TEXT SEGMENT:

Cyclin-dependent kinase 5 prevents neuronal apoptosis by negative regulation of c-Jun N-terminal kinase 3

• Published in: The EMBO journal Vol. 21; no. 3; pp. 324 - 333
• Main Authors: Li, Bing-Sheng, Zhang, Lei, Takahashi, Satoru, Ma, Wu, Jaffe, Howard, Kulkarni, Ashok B., Pant, Harish C.
• Format: Journal Article
• Language: English
• Published: Chichester, UK John Wiley & Sons, Ltd 01.02.2002; Blackwell Publishing Ltd; Oxford University Press
• Subjects: Animals; apoptosis; Apoptosis - physiology; c-Jun; c-Jun amino-terminal kinase 3; Catalysis; cdk5; Cells, Cultured; Cerebral Cortex - pathology; Cerebral Cortex - physiology; Cyclin-Dependent Kinase 5; Cyclin-Dependent Kinases - genetics; Cyclin-Dependent Kinases - physiology; Gene Deletion; Irradiation; JNK; Mice; Mice, Knockout; Mitogen-Activated Protein Kinase 10; Mitogen-Activated Protein Kinases - physiology; Nerve Tissue Proteins - physiology; Neurons - pathology; Neurons - physiology; Phosphorylation; Protein-Tyrosine Kinases - physiology; Signal Transduction; stress-activated protein kinase; Ultraviolet radiation
• ISSN: 0261-4189; 1460-2075
• DOI: 10.1093/emboj/21.3.324

Cyclin‐dependent kinase 5 (cdk5) is a serine/threonine kinase activated by associating with its neuron‐specific activators p35 and p39. Analysis of cdk5−/− and p35−/− mice has demonstrated that both cdk5 and p35 are essential for neuronal migration, axon pathfinding and the laminar configuration of the cerebral cortex, suggesting that the cdk5–p35 complex may play a role in neuron survival. However, the targets of cdk5 that regulate neuron survival are unknown. Here, we show that cdk5 directly phosphorylates c‐Jun N‐terminal kinase 3 (JNK3) on Thr131 and inhibits its kinase activity, leading to reduced c‐Jun phosphorylation. Expression of cdk5 and p35 in HEK293T cells inhibits c‐Jun phosphorylation induced by UV irradiation. These effects can be restored by expression of a catalytically inactive mutant form of cdk5. Moreover, cdk5‐deficient cultured cortical neurons exhibit increased sensitivity to apoptotic stimuli, as well as elevated JNK3 activity and c‐Jun phosphorylation. Taken together, these findings show that cdk5 may exert its role as a key element by negatively regulating the c‐Jun N‐terminal kinase/stress‐activated protein kinase signaling pathway during neuronal apoptosis.

PROBLEM REQUIREMENTS: In the cdk5 abstract, which site on JNK3 does cdk5 phosphorylate? You won't need the records for this.

[Extracted records]
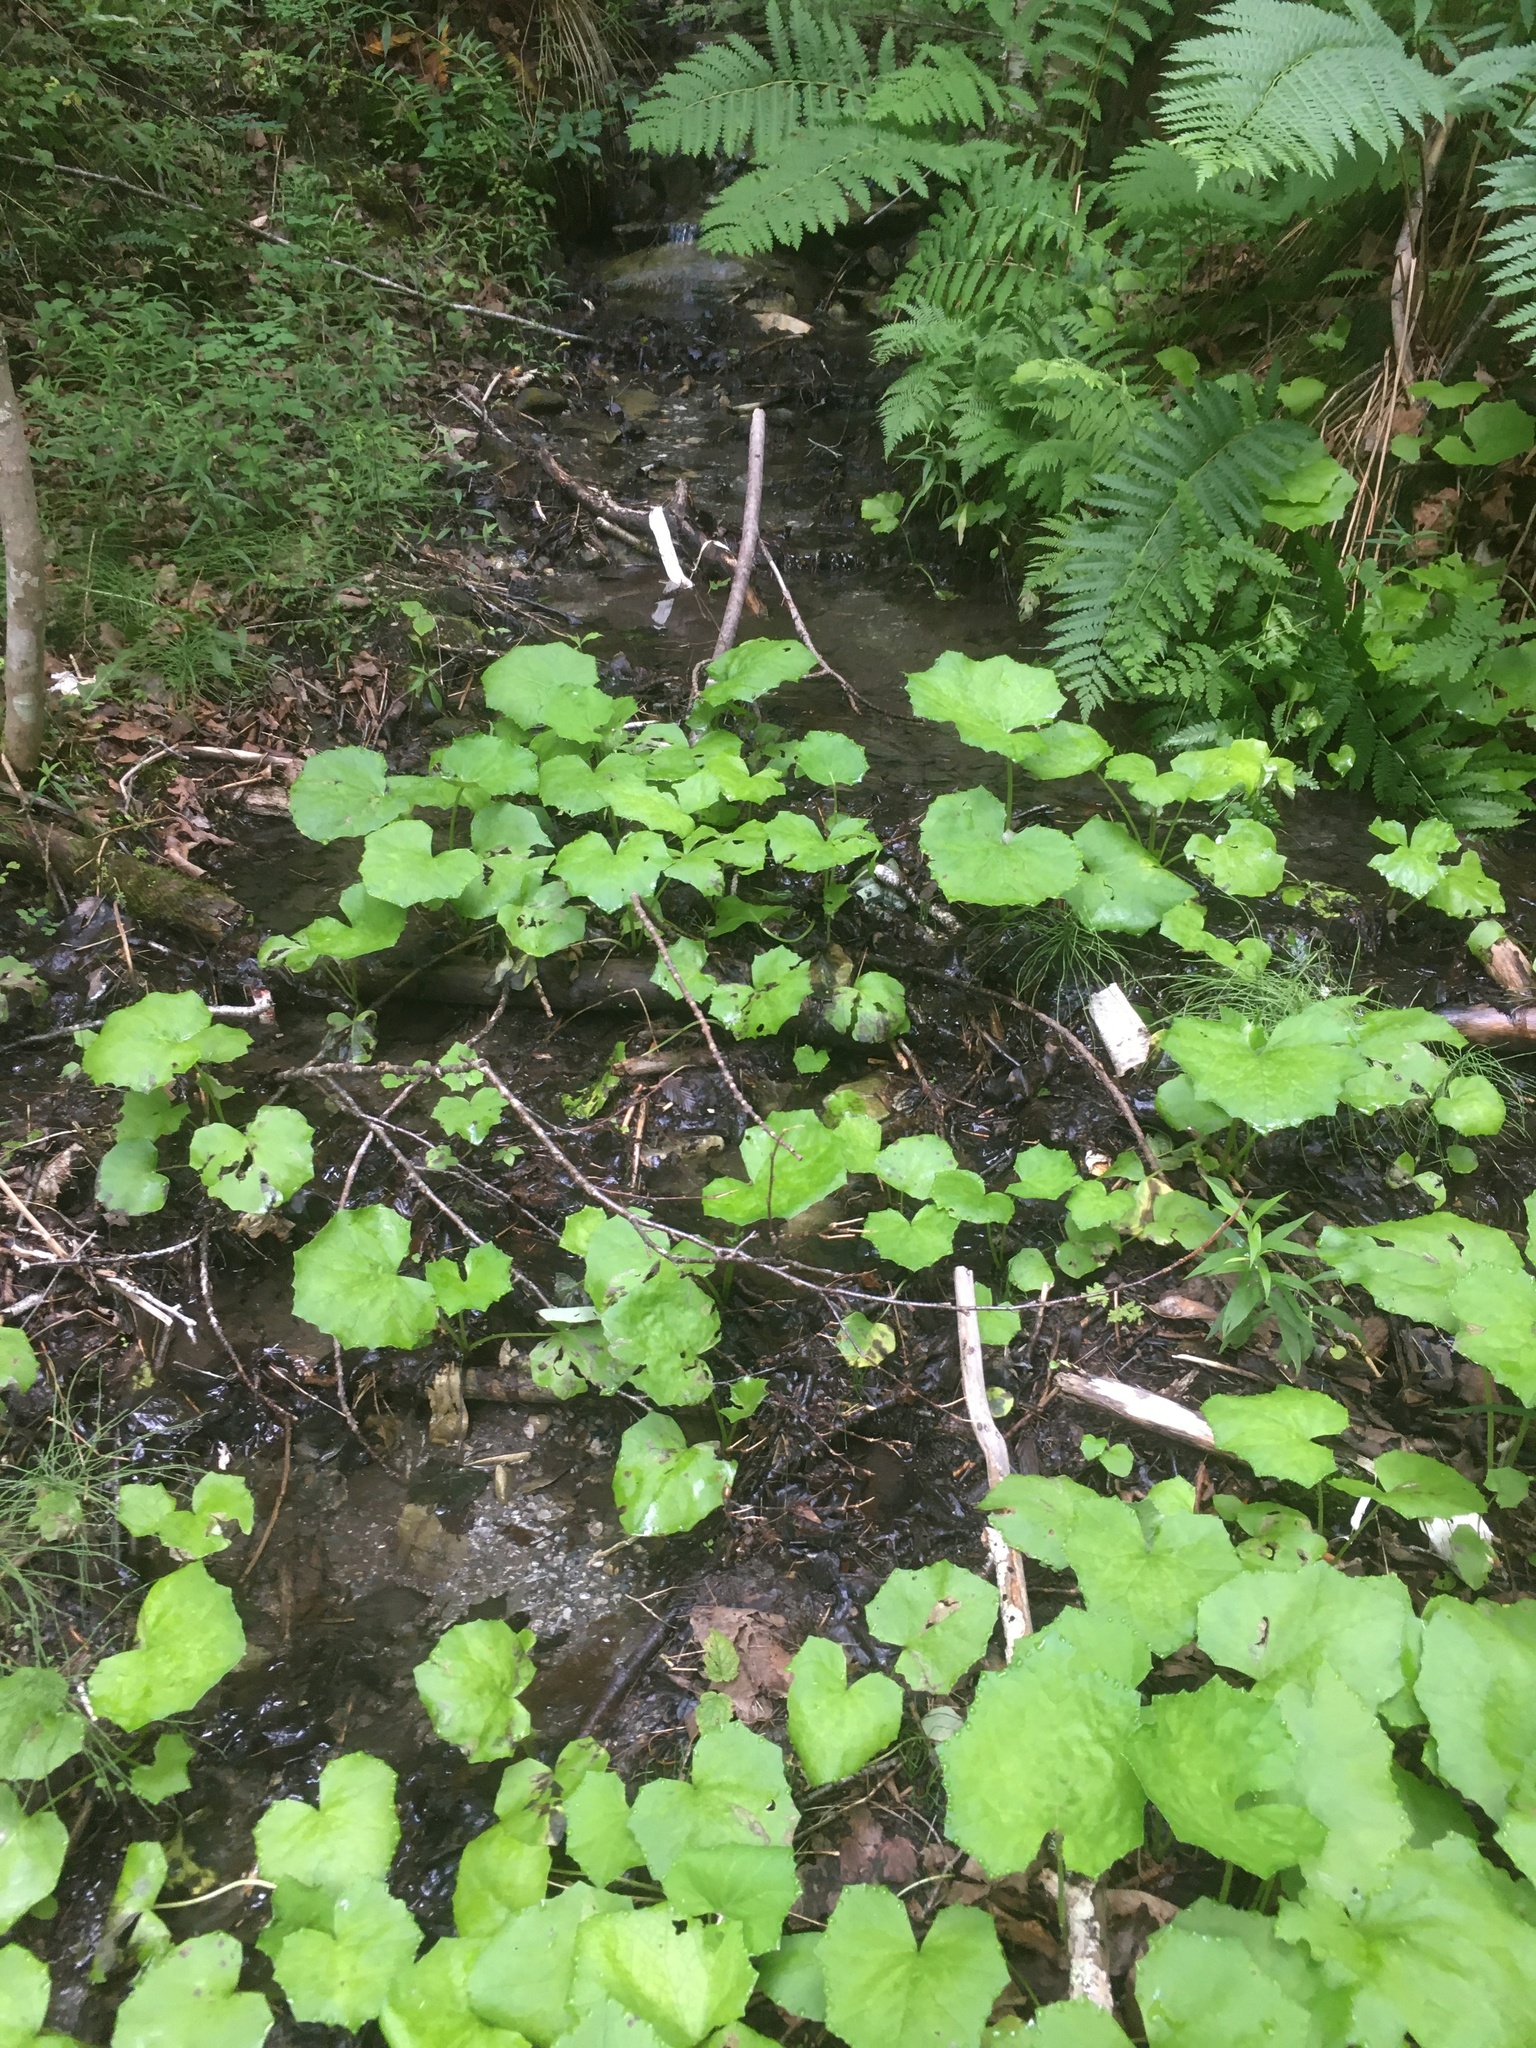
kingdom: Plantae
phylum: Tracheophyta
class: Magnoliopsida
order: Asterales
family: Asteraceae
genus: Tussilago
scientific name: Tussilago farfara
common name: Coltsfoot
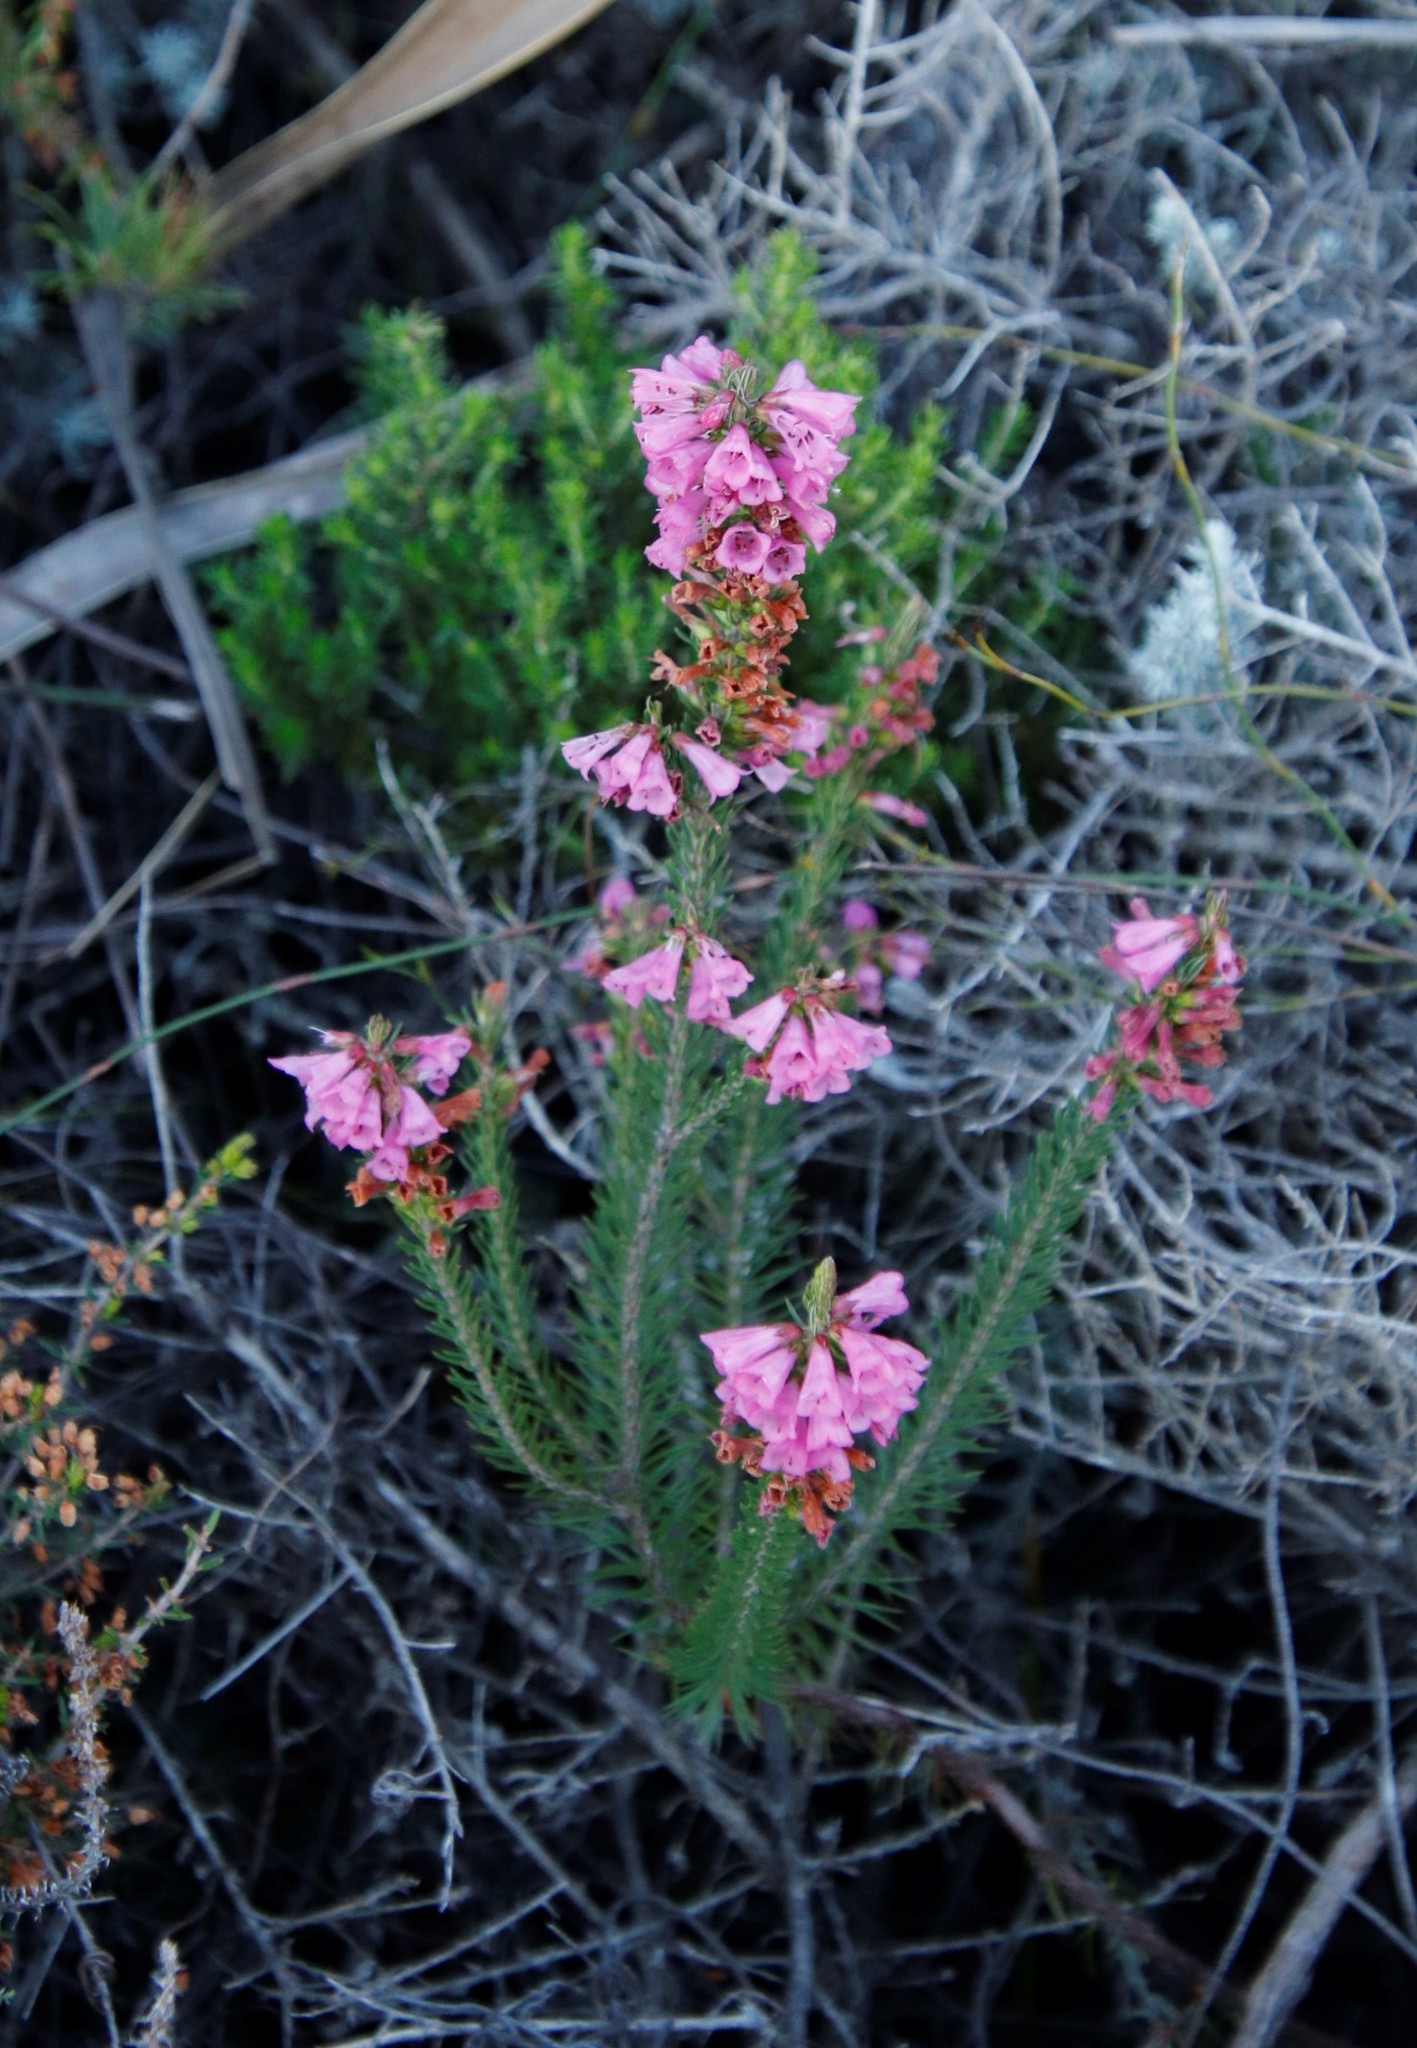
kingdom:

OUTPUT: Thr131.